Nur mal kurz die Welt retten

Die Zoologen hatten in diesen Versuchen aber nichts Böses im Sinn, sie wollen mit der gelungenen Sensation eigentlich die Welt retten: Denn zum ersten Mal existiert nun die Möglichkeit, durch technische Hilfsmittel die Sprache der einen Tierart in die Sprache der anderen Tierart zu übersetzen und sie „verhandeln“ zu lassen. „Wir befinden uns im sechsten großen Massenaussterben seit der Entstehung der Erde“, berichtet Schmickl. Das fünfte Massenaussterben von Tierarten war vor 66 Millionen Jahren bei der Auslöschung der Dinosaurier. Derzeit sprechen Wissenschaftler von einer „Insektenapokalypse“.

„75 Prozent aller Insektenarten verschwinden. Infolgedessen verschwinden die Vögel. Zugleich herrscht ein massiver Einbruch bei den Meeresbewohnern, nicht nur den Fischen. Unsere Ökosysteme befinden sich im Zusammenbruch, das Bienensterben ist nur die Spitze des Eisbergs“, urteilt Schmickl.

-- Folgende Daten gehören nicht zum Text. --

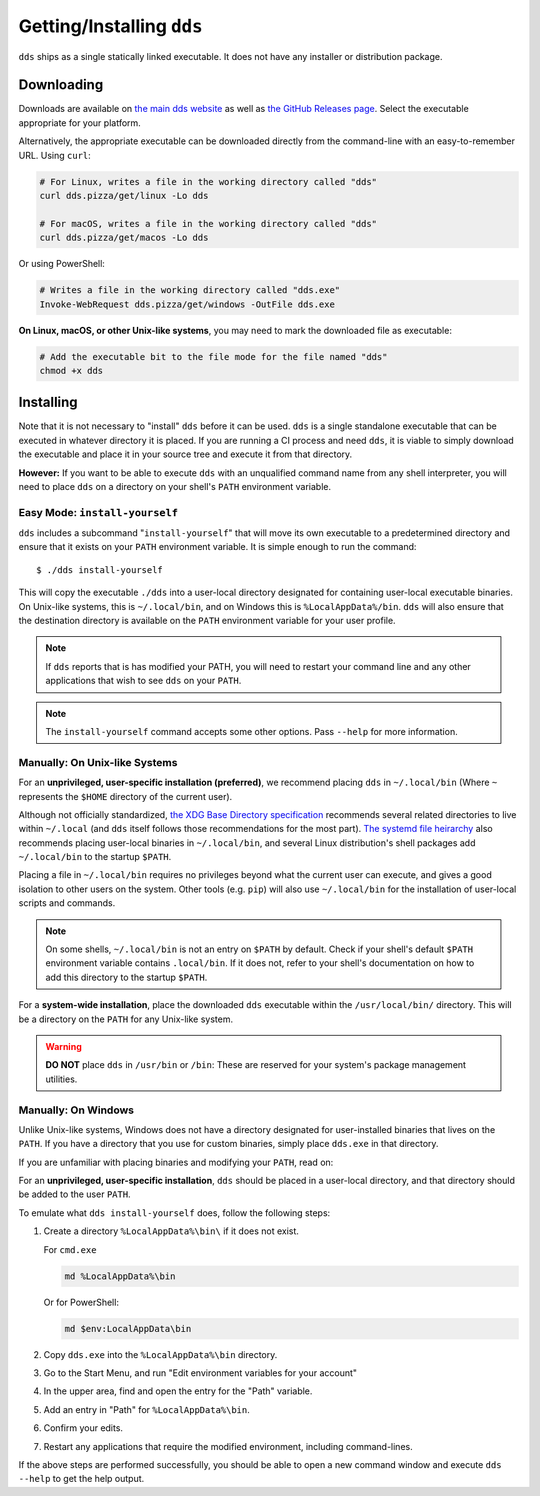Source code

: Getting/Installing ``dds``
##########################

``dds`` ships as a single statically linked executable. It does not have any
installer or distribution package.


Downloading
***********

Downloads are available on `the main dds website <https://dds.pizza/downloads>`_
as well as
`the GitHub Releases page <https://github.com/vector-of-bool/dds/releases>`_.
Select the executable appropriate for your platform.

Alternatively, the appropriate executable can be downloaded directly from the
command-line with an easy-to-remember URL. Using ``curl``:

.. code-block:: bash

  # For Linux, writes a file in the working directory called "dds"
  curl dds.pizza/get/linux -Lo dds

  # For macOS, writes a file in the working directory called "dds"
  curl dds.pizza/get/macos -Lo dds

Or using PowerShell:

.. code-block:: powershell

  # Writes a file in the working directory called "dds.exe"
  Invoke-WebRequest dds.pizza/get/windows -OutFile dds.exe

**On Linux, macOS, or other Unix-like systems**, you may need to mark the
downloaded file as executable:

.. code-block:: bash

  # Add the executable bit to the file mode for the file named "dds"
  chmod +x dds


Installing
**********

Note that it is not necessary to "install" ``dds`` before it can be used.
``dds`` is a single standalone executable that can be executed in whatever
directory it is placed. If you are running a CI process and need ``dds``, it is
viable to simply download the executable and place it in your source tree and
execute it from that directory.

**However:** If you want to be able to execute ``dds`` with an unqualified
command name from any shell interpreter, you will need to place ``dds`` on a
directory on your shell's ``PATH`` environment variable.


Easy Mode: ``install-yourself``
===============================

``dds`` includes a subcommand "``install-yourself``" that will move its own
executable to a predetermined directory and ensure that it exists on your
``PATH`` environment variable. It is simple enough to run the command::

  $ ./dds install-yourself

This will copy the executable ``./dds`` into a user-local directory designated
for containing user-local executable binaries. On Unix-like systems, this is
``~/.local/bin``, and on Windows this is ``%LocalAppData%/bin``. ``dds`` will
also ensure that the destination directory is available on the ``PATH``
environment variable for your user profile.

.. note::

  If ``dds`` reports that is has modified your PATH, you will need to restart
  your command line and any other applications that wish to see ``dds`` on your
  ``PATH``.

.. note::

  The ``install-yourself`` command accepts some other options. Pass ``--help``
  for more information.


Manually: On Unix-like Systems
==============================

For an **unprivileged, user-specific installation (preferred)**, we recommend
placing ``dds`` in ``~/.local/bin`` (Where ``~`` represents the ``$HOME``
directory of the current user).

Although not officially standardized,
`the XDG Base Directory specification <https://specifications.freedesktop.org/basedir-spec/basedir-spec-latest.html>`_
recommends several related directories to live within ``~/.local`` (and ``dds``
itself follows those recommendations for the most part).
`The systemd file heirarchy <https://www.freedesktop.org/software/systemd/man/file-hierarchy.html>`_
also recommends placing user-local binaries in ``~/.local/bin``, and several
Linux distribution's shell packages add ``~/.local/bin`` to the startup
``$PATH``.

Placing a file in ``~/.local/bin`` requires no privileges beyond what the
current user can execute, and gives a good isolation to other users on the
system. Other tools (e.g. ``pip``) will also use ``~/.local/bin`` for the
installation of user-local scripts and commands.

.. note::

  On some shells, ``~/.local/bin`` is not an entry on ``$PATH`` by default.
  Check if your shell's default ``$PATH`` environment variable contains
  ``.local/bin``. If it does not, refer to your shell's documentation on how to
  add this directory to the startup ``$PATH``.

For a **system-wide installation**, place the downloaded ``dds`` executable
within the ``/usr/local/bin/`` directory. This will be a directory on the
``PATH`` for any Unix-like system.

.. warning::

  **DO NOT** place ``dds`` in ``/usr/bin`` or ``/bin``: These are reserved for
  your system's package management utilities.


Manually: On Windows
====================

Unlike Unix-like systems, Windows does not have a directory designated for
user-installed binaries that lives on the ``PATH``. If you have a directory that
you use for custom binaries, simply place ``dds.exe`` in that directory.

If you are unfamiliar with placing binaries and modifying your ``PATH``, read
on:

For an **unprivileged, user-specific installation**, ``dds`` should be placed in
a user-local directory, and that directory should be added to the user ``PATH``.

To emulate what ``dds install-yourself`` does, follow the following steps:

#. Create a directory ``%LocalAppData%\bin\`` if it does not exist.

   For ``cmd.exe``

   .. code-block:: batch

      md %LocalAppData%\bin

   Or for PowerShell:

   .. code-block:: powershell

      md $env:LocalAppData\bin

#. Copy ``dds.exe`` into the ``%LocalAppData%\bin`` directory.
#. Go to the Start Menu, and run "Edit environment variables for your account"
#. In the upper area, find and open the entry for the "Path" variable.
#. Add an entry in "Path" for ``%LocalAppData%\bin``.
#. Confirm your edits.
#. Restart any applications that require the modified environment, including
   command-lines.

If the above steps are performed successfully, you should be able to open a new
command window and execute ``dds --help`` to get the help output.
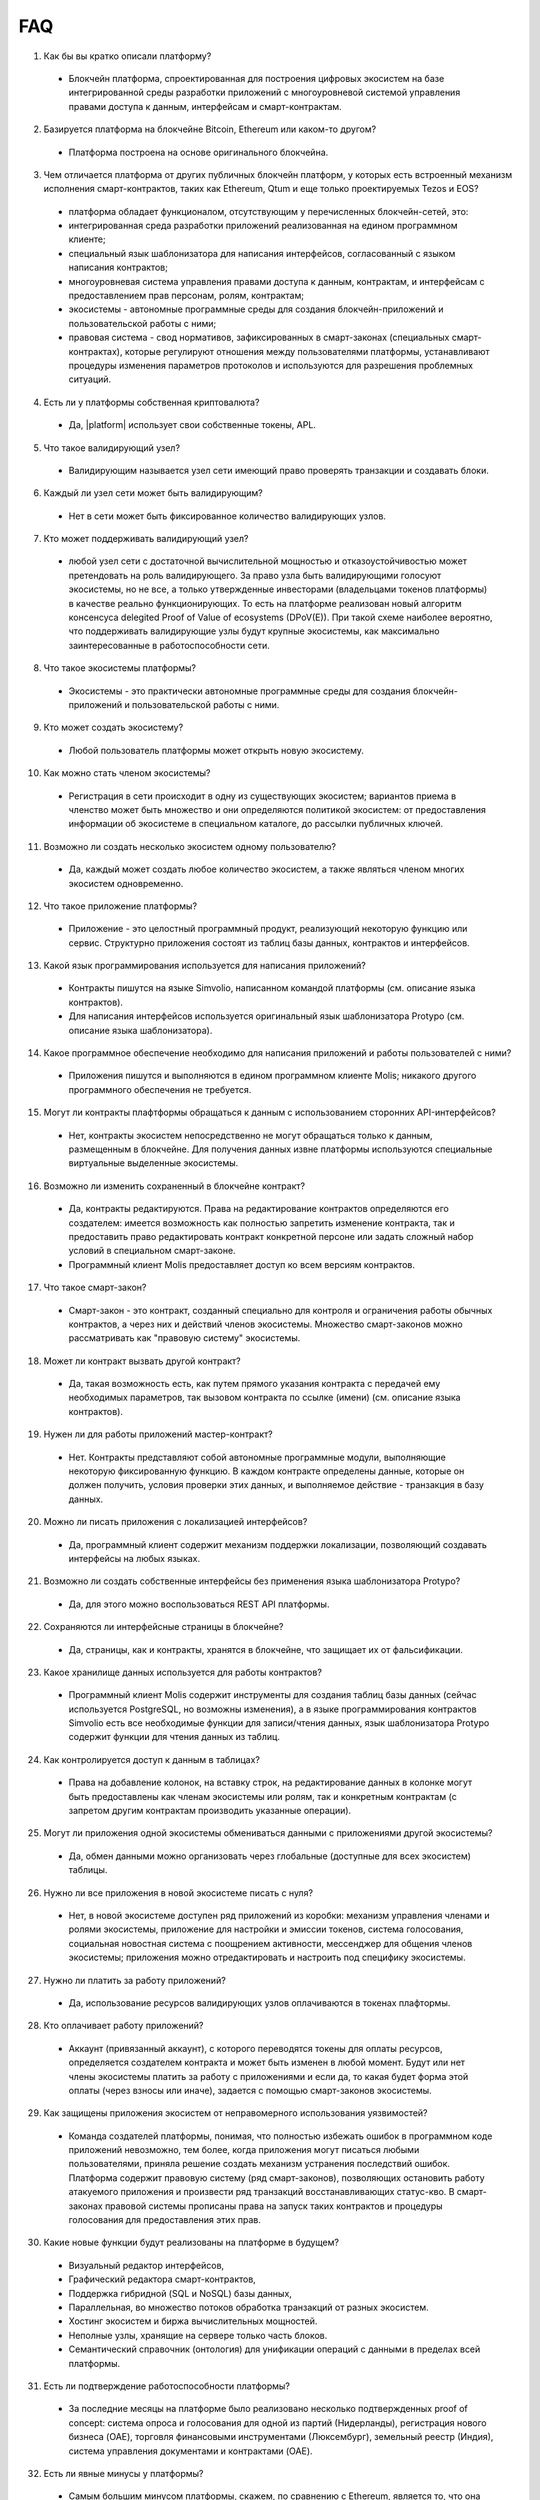 ################################################################################
FAQ
################################################################################

1. Как бы вы кратко описали платформу?

 - Блокчейн платформа, спроектированная для построения цифровых экосистем на базе интегрированной среды разработки приложений с многоуровневой системой управления правами доступа к данным, интерфейсам и смарт-контрактам.

2. Базируется платформа на блокчейне Bitcoin, Ethereum или каком-то другом?

  - Платформа построена на основе оригинального блокчейна.

3. Чем отличается платформа от других публичных блокчейн платформ, у которых есть встроенный механизм исполнения смарт-контрактов, таких как Ethereum, Qtum и еще только проектируемых Tezos и EOS?

  - платформа обладает функционалом,  отсутствующим у перечисленных блокчейн-сетей, это: 

  - интегрированная среда разработки приложений реализованная на едином программном клиенте;

  - специальный язык шаблонизатора для написания интерфейсов, согласованный с языком написания контрактов;

  - многоуровневая система управления правами доступа к данным, контрактам, и интерфейсам с предоставлением прав персонам, ролям, контрактам;

  - экосистемы - автономные программные среды для создания блокчейн-приложений и пользовательской работы с ними;

  - правовая система - свод нормативов, зафиксированных в смарт-законах (специальных смарт-контрактах), которые регулируют отношения между пользователями платформы,  устанавливают процедуры изменения параметров протоколов и используются для разрешения проблемных ситуаций.

4. Есть ли у платформы собственная криптовалюта? 

  - Да, |platform| использует свои собственные токены, APL.

5. Что такое валидирующий узел?

  - Валидирующим называется узел сети имеющий право проверять транзакции и создавать блоки.

6. Каждый ли узел сети может быть валидирующим?

  - Нет в сети может быть фиксированное количество валидирующих узлов.

7. Кто может поддерживать валидирующий узел?

  - любой узел сети с достаточной вычислительной мощностью и отказоустойчивостью может претендовать на роль валидирующего. За право узла быть валидирующими голосуют экосистемы, но не все, а только утвержденные инвесторами (владельцами токенов платформы) в качестве реально функционирующих. То есть на платформе реализован новый алгоритм консенсуса delegited Proof of Value of ecosystems (DPoV(E)). При такой схеме наиболее вероятно, что поддерживать валидирующие узлы будут крупные экосистемы, как максимально заинтересованные в работоспособности сети.

8. Что такое экосистемы платформы?

  - Экосистемы - это  практически автономные программные среды для создания блокчейн-приложений и пользовательской работы с ними. 

9. Кто может создать экосистему?

  - Любой пользователь платформы может открыть новую экосистему.

10. Как можно стать членом экосистемы?

  - Регистрация в сети происходит в одну из существующих экосистем; вариантов приема в членство может быть множество и они определяются политикой экосистем:  от предоставления информации об экосистеме в специальном каталоге, до рассылки публичных ключей. 

11. Возможно ли создать несколько экосистем одному пользователю?

  - Да, каждый может создать любое количество экосистем, а также являться членом многих экосистем одновременно.

12. Что такое приложение платформы?

  - Приложение - это целостный программный продукт, реализующий некоторую функцию  или сервис. Структурно приложения состоят из таблиц базы данных, контрактов и интерфейсов.

13. Какой язык программирования используется для написания приложений?

  - Контракты пишутся на языке Simvolio, написанном командой платформы (см. описание языка контрактов).  

  - Для написания интерфейсов используется оригинальный язык шаблонизатора Protypo (см. описание языка шаблонизатора). 

14. Какое программное обеспечение необходимо для написания приложений и работы пользователей с ними?

  - Приложения пишутся и выполняются в едином программном клиенте Molis; никакого другого программного обеспечения не требуется. 

15. Могут ли контракты плафтформы обращаться к данным с использованием сторонних API-интерфейсов?

  - Нет, контракты экосистем непосредственно не могут обращаться только к данным, размещенным в блокчейне. Для получения данных извне платформы используются специальные виртуальные выделенные экосистемы.

16. Возможно ли изменить сохраненный в блокчейне контракт?

  - Да, контракты редактируются. Права на редактирование контрактов определяются его создателем: имеется возможность как полностью запретить изменение контракта, так и предоставить право редактировать контракт конкретной персоне или задать сложный набор условий в специальном смарт-законе.

  - Программный клиент Molis предоставляет доступ ко всем версиям контрактов.

17. Что такое смарт-закон?

  - Смарт-закон - это контракт, созданный специально для контроля и ограничения работы обычных контрактов, а через них и действий членов экосистемы. Множество смарт-законов можно рассматривать как "правовую систему" экосистемы.

18. Может ли контракт вызвать другой контракт?

  - Да, такая возможность есть, как путем прямого указания контракта с передачей ему необходимых  параметров, так вызовом контракта по ссылке (имени)  (см. описание языка контрактов).

19. Нужен ли для работы приложений мастер-контракт?

  - Нет. Контракты представляют собой автономные программные модули, выполняющие некоторую фиксированную функцию. В каждом контракте определены данные, которые он должен получить, условия проверки этих данных, и выполняемое действие - транзакция в базу данных.

20. Можно ли писать приложения с локализацией интерфейсов?

  - Да, программный клиент содержит механизм поддержки локализации, позволяющий создавать интерфейсы на любых языках. 

21. Возможно ли создать собственные интерфейсы без применения языка шаблонизатора Protypo?

  - Да, для этого можно воспользоваться REST API платформы.

22. Сохраняются ли интерфейсные страницы в блокчейне?

  - Да, страницы, как и контракты, хранятся в блокчейне, что защищает их от фальсификации.

23. Какое хранилище данных используется для работы контрактов?

  - Программный клиент Molis содержит инструменты для создания таблиц базы данных (сейчас используется PostgreSQL, но возможны изменения), а в языке программирования контрактов  Simvolio есть все необходимые функции для записи/чтения данных, язык шаблонизатора Protypo содержит функции для чтения данных из таблиц.

24. Как контролируется доступ к данным в таблицах?

  - Права на добавление колонок, на вставку строк, на редактирование данных в колонке могут быть предоставлены как членам экосистемы или  ролям, так и конкретным контрактам (с запретом другим контрактам производить указанные операции).

25. Могут ли приложения одной экосистемы обмениваться данными с приложениями другой экосистемы?

  - Да, обмен данными можно организовать через глобальные (доступные для всех экосистем) таблицы.

26. Нужно ли все приложения в новой экосистеме писать с нуля?

  - Нет, в новой экосистеме доступен ряд приложений из коробки: механизм управления членами и ролями экосистемы, приложение для настройки и эмиссии токенов, система голосования, социальная новостная система с поощрением активности, мессенджер для общения членов экосистемы; приложения можно отредактировать и настроить под специфику экосистемы.

27. Нужно ли платить за работу приложений?

  - Да, использование ресурсов валидирующих узлов оплачиваются в токенах плафтормы.

28. Кто оплачивает работу приложений?

  - Аккаунт (привязанный аккаунт), с которого переводятся токены для оплаты ресурсов, определяется создателем контракта и может быть изменен в любой момент. Будут или нет члены экосистемы платить за работу с приложениями и если да, то какая будет форма этой оплаты (через взносы или иначе), задается с помощью смарт-законов экосистемы. 

29. Как защищены приложения экосистем от неправомерного использования уязвимостей?

  - Команда создателей платформы, понимая, что полностью избежать ошибок в программном коде приложений невозможно, тем более, когда приложения могут писаться любыми пользователями, приняла решение создать механизм  устранения последствий ошибок. Платформа содержит правовую систему (ряд смарт-законов), позволяющих остановить работу атакуемого приложения и произвести ряд транзакций восстанавливающих статус-кво. В смарт-законах правовой системы прописаны права на запуск таких контрактов и процедуры голосования для предоставления этих прав.   

30. Какие новые функции будут реализованы на платформе в будущем?

  - Визуальный редактор интерфейсов,
  - Графический  редактора смарт-контрактов,
  - Поддержка гибридной (SQL и NoSQL) базы данных,
  - Параллельная, во множество потоков обработка транзакций от разных экосистем.
  - Хостинг экосистем и биржа вычислительных мощностей.
  - Неполные узлы, хранящие на сервере только часть блоков.
  - Семантический справочник (онтология) для унификации операций с данными в пределах всей платформы.

31. Есть ли подтверждение работоспособности платформы?

  - За последние месяцы на платформе было реализовано несколько подтвержденных  proof of concept: система опроса и голосования для одной из партий (Нидерланды), регистрация нового бизнеса (OAE), торговля финансовыми инструментами (Люксембург), земельный реестр (Индия), система управления документами и контрактами (OAE).

32. Есть ли явные минусы у платформы?

  - Самым большим минусом платформы, скажем, по сравнению с Ethereum, является то, что она только запускается. Но время этот минус непременно превратит в большой плюс

33. Каким вам видится будущее платормы?

  - Платформа проектировалась исходя из понимания, что полноценный эффект от использования блокчейн-технологии может быть достигнуть только при переносе всех видов деятельности, всех реестров, всех контрактов на один блокчейн. Как не может быть множество интернетов, так, в конечном итоге, не может сосуществовать и множество блокчейн-сетей. И платформа видится именно как таковая единая система, на которую в будущем должны перевести свою деятельность все государства мира.
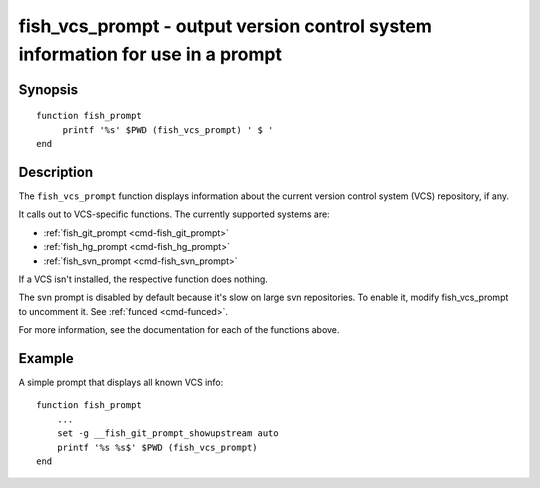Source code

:.. _cmd-fish_vcs_prompt:

fish_vcs_prompt - output version control system information for use in a prompt
===============================================================================

Synopsis
--------

.. synopsis::

    fish_vcs_prompt

::

     function fish_prompt
          printf '%s' $PWD (fish_vcs_prompt) ' $ '
     end

Description
-----------

The ``fish_vcs_prompt`` function displays information about the current version control system (VCS) repository, if any.

It calls out to VCS-specific functions. The currently supported systems are:

- :ref:`fish_git_prompt <cmd-fish_git_prompt>`
- :ref:`fish_hg_prompt <cmd-fish_hg_prompt>`
- :ref:`fish_svn_prompt <cmd-fish_svn_prompt>`

If a VCS isn't installed, the respective function does nothing.

The svn prompt is disabled by default because it's slow on large svn repositories. To enable it, modify fish_vcs_prompt to uncomment it. See :ref:`funced <cmd-funced>`.

For more information, see the documentation for each of the functions above.

Example
-------

A simple prompt that displays all known VCS info::

    function fish_prompt
        ...
        set -g __fish_git_prompt_showupstream auto
        printf '%s %s$' $PWD (fish_vcs_prompt)
    end
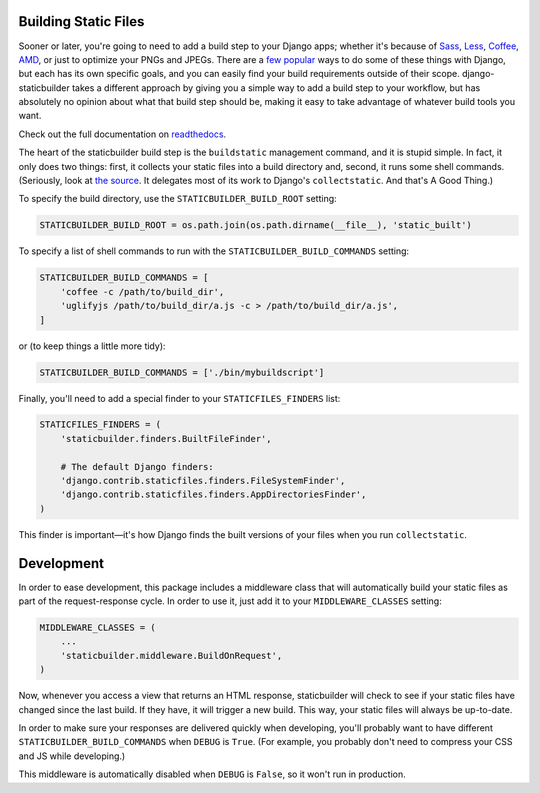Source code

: Building Static Files
---------------------

Sooner or later, you're going to need to add a build step to your Django apps;
whether it's because of Sass_, Less_, Coffee_, AMD_, or just to optimize your
PNGs and JPEGs. There are a few__ popular__ ways to do some of these things with
Django, but each has its own specific goals, and you can easily find your build
requirements outside of their scope. django-staticbuilder takes a different
approach by giving you a simple way to add a build step to your workflow, but
has absolutely no opinion about what that build step should be, making it easy
to take advantage of whatever build tools you want.

Check out the full documentation on readthedocs__.

The heart of the staticbuilder build step is the ``buildstatic`` management
command, and it is stupid simple. In fact, it only does two things: first, it
collects your static files into a build directory and, second, it runs some
shell commands. (Seriously, look at `the source`__. It delegates most of its
work to Django's ``collectstatic``. And that's A Good Thing.)

To specify the build directory, use the ``STATICBUILDER_BUILD_ROOT`` setting:

.. code-block:: python

    STATICBUILDER_BUILD_ROOT = os.path.join(os.path.dirname(__file__), 'static_built')

To specify a list of shell commands to run with the ``STATICBUILDER_BUILD_COMMANDS``
setting:

.. code-block:: python

    STATICBUILDER_BUILD_COMMANDS = [
        'coffee -c /path/to/build_dir',
        'uglifyjs /path/to/build_dir/a.js -c > /path/to/build_dir/a.js',
    ]

or (to keep things a little more tidy):

.. code-block:: python

    STATICBUILDER_BUILD_COMMANDS = ['./bin/mybuildscript']

Finally, you'll need to add a special finder to your ``STATICFILES_FINDERS``
list:

.. code-block:: python

    STATICFILES_FINDERS = (
        'staticbuilder.finders.BuiltFileFinder',

        # The default Django finders:
        'django.contrib.staticfiles.finders.FileSystemFinder',
        'django.contrib.staticfiles.finders.AppDirectoriesFinder',
    )

This finder is important—it's how Django finds the built versions of your files
when you run ``collectstatic``.


Development
-----------

In order to ease development, this package includes a middleware class that will
automatically build your static files as part of the request-response cycle. In
order to use it, just add it to your ``MIDDLEWARE_CLASSES`` setting:

.. code-block:: python

    MIDDLEWARE_CLASSES = (
        ...
        'staticbuilder.middleware.BuildOnRequest',
    )

Now, whenever you access a view that returns an HTML response, staticbuilder
will check to see if your static files have changed since the last build. If
they have, it will trigger a new build. This way, your static files will always
be up-to-date.

In order to make sure your responses are delivered quickly when developing,
you'll probably want to have different ``STATICBUILDER_BUILD_COMMANDS`` when
``DEBUG`` is ``True``. (For example, you probably don't need to compress your
CSS and JS while developing.)

This middleware is automatically disabled when ``DEBUG`` is ``False``, so it
won't run in production.


.. _Sass: http://sass-lang.com/
.. _Less: http://lesscss.org/
.. _Coffee: http://coffeescript.org/
.. _AMD: http://requirejs.org/docs/whyamd.html
__ https://github.com/jezdez/django_compressor
__ https://github.com/cyberdelia/django-pipeline
__ http://django-staticbuilder.readthedocs.org
__ https://github.com/hzdg/django-staticbuilder/blob/master/staticbuilder/management/commands/buildstatic.py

Erste künstliche ökologische Verbindung von Tierarten

„Mit jeder Art, die verloren geht, verschwinden auch die Interaktionen mit allen anderen Organismen. Das sind Hunderte Wechselwirkungen, die jeweils ein Ökosystem stabilisiert hatten. Durch den Verlust wird das System instabiler, es kommt zu weiterem Artensterben, wobei jeweils wieder Hunderte Wechselwirkungen verloren gehen. Das kann zur totalen Katastrophe führen, auch lebensbedrohlich für uns Menschen werden.“ Die Verknüpfung der Sprache der Bienen mit jener der Fische ist nach aktuellem Wissensstand die weltweit erste künstliche ökologische Verbindung, die zwischen Tierarten erstellt wurde, die vorher nicht miteinander interagiert haben.

„Wenn wir mit dieser Technik ins Freiland gehen, könnten wir reparierend eingreifen, wo ökologische Wechselwirkungen verloren gehen. Man kann auch innerhalb einer Tierart neue Kommunikation ermöglichen, wenn Populationen durch Barrieren getrennt wurden, oder einfach Bienen als Bestäuber zu gewünschten Pflanzen in der Landwirtschaft lenken.“

Video und Puplikation

Das Projekt ASSISIbf in Wort und Bild:

Projektinfos auf Youtube

Die Science-Publikation gibt es bei Artificial Life Lab Uni Graz zum Anklicken:

Public Open Access

Lexikon

Kollektive Entscheidungen gibt es nicht nur bei politischen Wahlen, sondern häufig im Tierreich: Schwarmintelligenz bringt die ganze Gruppe zum optimalen Ergebnis, indem jedes Individuum auf simple Reize reagiert.

Schwarmorganismen stehen im EU-Projekt „ASSISIbf“ im Fokus: Bienen sind als Bestäuber für Ökosysteme wichtig. Fische sind als Nahrungsgrundlage, aber auch als Fraßfeinde der Mücken (Malaria etc.) für die Weltgesundheit bedeutend.